◇


 瞼が、熱い。

 そう思ったら、視界が急に真っ黒から白色に変わって、私の意識に光を与えた。

 ちょっとくすんだ、白い天井が私を見下ろしている。
 障子から光が差し込んでいるのに気がついて、やっとここがおばあちゃんの家だったことに気づいた。気づいたけれど……私、なんで寝ているんだろう。


 自分のベッドの布団よりも少し重い掛け布団。足許に固まっている毛布。布団に入った記憶はないのに、私は今、布団の中にいる。

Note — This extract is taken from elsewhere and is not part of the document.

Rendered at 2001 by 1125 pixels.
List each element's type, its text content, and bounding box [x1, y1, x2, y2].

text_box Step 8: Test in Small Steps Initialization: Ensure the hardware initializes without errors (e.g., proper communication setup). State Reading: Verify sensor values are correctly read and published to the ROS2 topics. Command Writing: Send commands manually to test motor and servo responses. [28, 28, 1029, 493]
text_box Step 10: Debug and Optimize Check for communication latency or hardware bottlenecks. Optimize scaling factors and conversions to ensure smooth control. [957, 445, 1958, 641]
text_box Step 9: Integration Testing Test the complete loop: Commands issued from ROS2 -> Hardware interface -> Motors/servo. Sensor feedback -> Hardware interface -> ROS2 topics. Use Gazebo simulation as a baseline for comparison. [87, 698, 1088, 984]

 昨日、私、おばあちゃんの家に来て、ご飯を食べて、お母さんたちと会って、そこから、なにをしたっけ? 泣いた記憶はあるけれど、そこから先が全くわからない。頭に手を当てて考えてみたけれど、何も思い浮かばなかった。


「起きたか」
「っわ! びっくりした!」


 突然の呼びかけに、がばっと上半身を起こして声のした方に振り返ると、黒猫が目をまんまるにした驚いた表情で私を凝視している。

 しっぽが畳の上でぱたんぱたんと揺れていた。


「……なに、してるの?」
「なにも」


 間髪入れずにそう答えられた。いや、まあ、そうなんだろうけど。

 障子の向こう側に、眩しいほどの太陽が上がっているのだろう。黒猫の毛が光に反射してキラキラと光って見えた。


「あ、起きてる」


 スッと引き戸が開かれて、そこには制服姿の壱くんが立っていた。私の顔を見るなり、面白そうに口角を持ち上げて「ひでえ」と言いながら近づいてきて、腰を落とした。


「昨日、泣きつかれて寝たんだよ、お前」
「……え、え? え! あのまま?」
「そう、あのまま」


 どこまで叫んだんだろう……。ぐるぐると記憶を呼び戻すけれど、どれだけ思い出しても自分一人が叫んで泣きわめいてるシーンまでしか浮かんでこない。

 あのまま寝てしまった、ってことは、ひとりだけ言いたい放題叫んでしまったって、こと、だよね。

 結構子供っぽいことを叫んでいたような気がする。わがままで、自分勝手なことばっかりだった。お父さんやお母さん、お姉ちゃんの気持ちなんて無視したような叫びだったはずだ。

 話ができたら、と、思っていたのに。

 真っ青になって呆然としているだろう私に、壱くんが「謝ってたよ」と言いながら頭にぽんっと手を載せてきた。大きな手に、私の頭が包まれる。